Even so, I was informed there had been Greeks among the 50 or so European, American, Brazilian and Asian guests staying at Amanzoe the week of its opening on September 1, a capacity crowd given that not all the projected 38 “pavilions” are open yet.
Some arrived in the Aman helicopter, an 18-minute hop from Athens. Those up for roughing it took the hydrofoil, an old Russian vessel that used to ply the Volga, from Piraeus to Porto Heli. But most travelled by car, as I did, driven by self-effacing Yannis, one of the hotel’s personable staff drivers. Educated at university in the UK, he’d been a top-level basketball coach, working in China and Qatar, then a sports presenter on Greek television. But that was then. Now 34, with a young family in Athens, he was grateful for a regular wage. In any case, he said, he enjoyed the work: his colleagues were mostly highly educated (one senses there was a high-calibre pool to recruit from); Aman was a good employer; and he got to meet “many very interesting guests”.
If the idea of a hotel costing €900 or so a night (once VAT, a modest 6.5 per cent, and a sensational breakfast of yoghurt, honeycomb, figs and more are factored in) opening in Greece at a time of acute austerity seemed somehow insensitive or just wrong, our conversation over the 200km drive convinced me otherwise. Greece needs euros, Greeks need jobs, and Aman Resorts’ devoted followers tend to have money to spend.

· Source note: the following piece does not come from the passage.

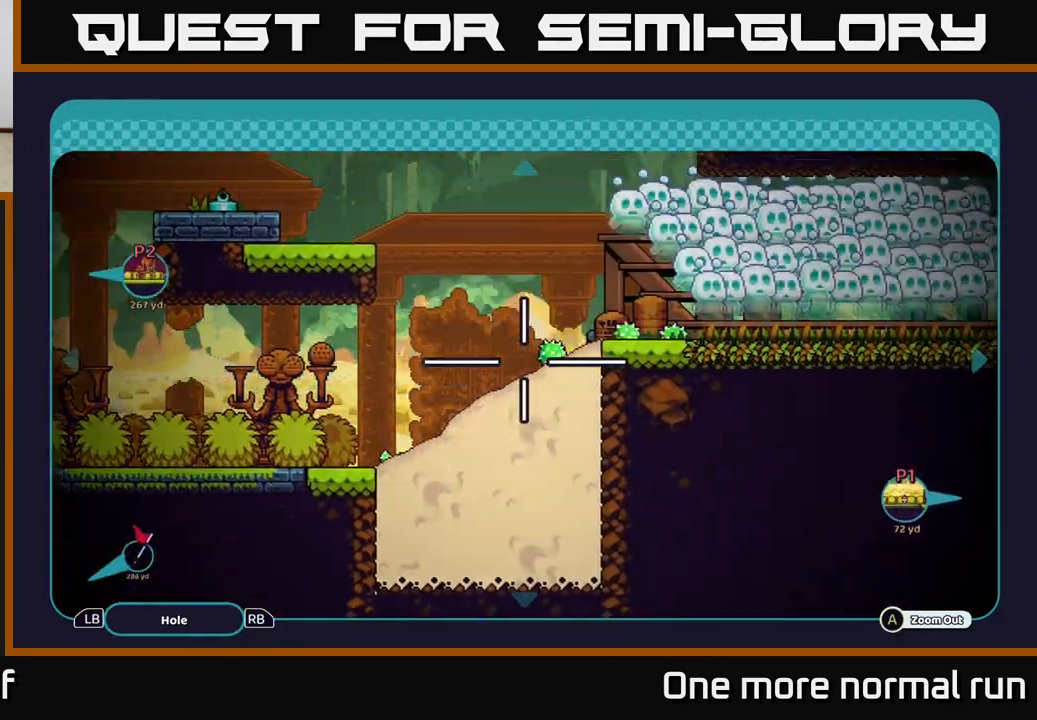
{"dt_ms": 500, "buttons": [], "left_stick": "left", "right_stick": "center", "button_events": []}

Designed by Ed Tuttle, the doyen of Aman architects, Amanzoe has been configured as a hillside “acropolis” of standalone stone houses, with flat roofs planted with lavender, rosemary and other fragrant Mediterranean shrubs, and their own infinity pools. At the top of the hill, 183m above sea level, stand a couple of imposing buildings containing the restaurant and other public areas. These evoke, just a little preposterously, the Parthenon as the Greek-born Italian artist Giorgio di Chirico might have painted it. Indeed, the whole site conjures a style you might call neo-neoclassical, with its colonnades of not-quite Doric columns – 566 of them – and acres of pale marble. They’re certainly striking but redolent not so much of the Enkoimeterion and amphitheatre at Epidaurus (45 minutes away by car), the Treasury of Atreus at Mycenae or the Temple of Hera at Argos (both about an hour’s drive) as of the fascist interpretations of classicism you find in Rome, though on a less aggrandising scale.

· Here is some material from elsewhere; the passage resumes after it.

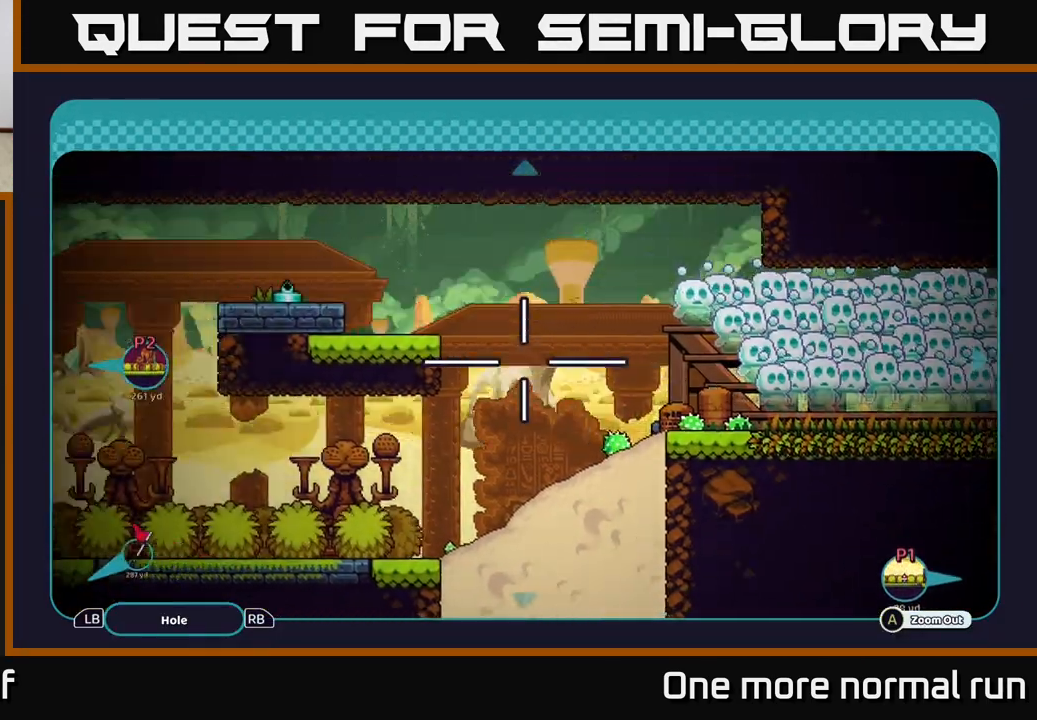
{"dt_ms": 500, "buttons": [], "left_stick": "center", "right_stick": "center", "button_events": []}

As places to stay, however, the pavilions are superb. Mine, in the least expensive category, was as pleasing and perfectly configured as any hotel room I’ve slept in. Its cool, calm, contemporary interior had a floor of polished veiny grey marble, a lofty oak ceiling and sufficient furniture, upholstered in greige yet somehow sumptuous Jim Thompson textiles. It was also beautifully lit, with wooden louvres and sliding screens across its wall of glass, and panels of translucent marble in the doors to filter the sunlight. At 100 sq m, the wraparound terrace was as big as the room itself, its view a sublime panorama of ultramarine Aegean, the islands of Spetses and Spetsopoula and the myth-rich mountains of Arkhadia beyond.

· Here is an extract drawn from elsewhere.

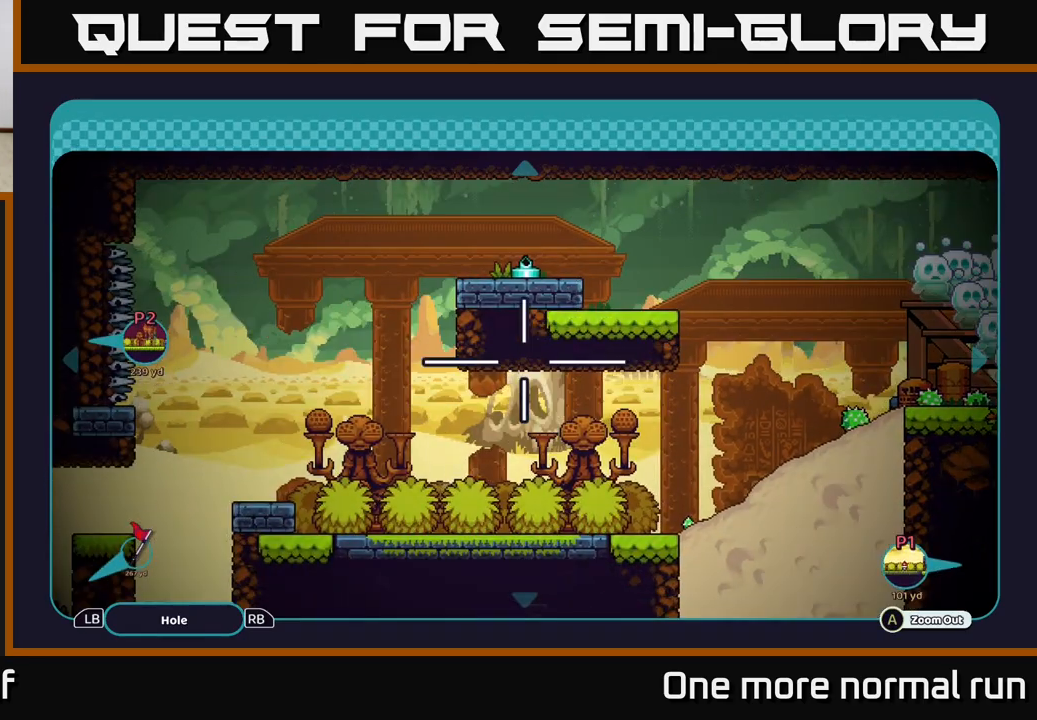
{"dt_ms": 500, "buttons": [], "left_stick": "center", "right_stick": "center", "button_events": []}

Amanzoe feels like a proper sanctuary. There’s a well-stocked library; a little amphitheatre for live performances; a couple of very good unpretentious restaurants; and an outstanding spa where every treatment room has its own steam room, bathroom and, because this is an all-year resort, fireplace. There are free daily Pilates, yoga and stretch classes, and a couple of substantial pools lined in viridian marble, one set aside for children.
If there’s an apparent snag, it’s that the beach is 6km away by road, though there are complimentary Mercedes SUVs on call to drive you there. Alternatively, a dusty path wends cross country and takes half an hour on foot (though they don’t recommend it in hot weather, and warned me about some fierce farmer’s dogs). But the beach is worth the trip. The sand is the colour and texture of demerara sugar and there’s shingle at the waterline, but it’s a perfect secluded bay, with two super-stylish 25m pools, sunloungers on the surrounding decking, wi-fi, a restaurant and access to the hotel’s two swank powerboats, a Pershing 62 and a Wally One.
There are plans to put a spa on the beach, for the opening of Amanzoe is only the first phase of a series of developments in the area by the hotel’s owner, Dolphin Capital Investors, which intends to build up to 36 villas on the Aman site, a Jack Nicklaus golf course and two further hotels at nearby Porto Heli. One, Nikki Beach, will be the second hotel venture by the brash Miami-based beach-club brand. The other, in contrast, will be a Chedi, run by GHM, the slightly less illustrious hotel management company of which Adrian Zecha, Aman’s founder and chief executive, is also a director.
It’s a vote of confidence in the potential for tourism of this part of Greece from the man who might be described as godfather of the whole “design hotel” trend and who has probably exerted greater influence on luxury hotel-keeping than anyone since Cesar Ritz. Zecha’s first minimalist masterpiece, Amanpuri, which opened in 1988 in Phuket, Thailand, had begun as a plan for a holiday home but became a blueprint for what he envisaged as an ideal hotel: a place where privacy was paramount, there were no formal check-in procedures, you never had to sign for anything, minibar contents were complimentary, and the staff would anticipate – not merely respond to – requests, and remember your name, too.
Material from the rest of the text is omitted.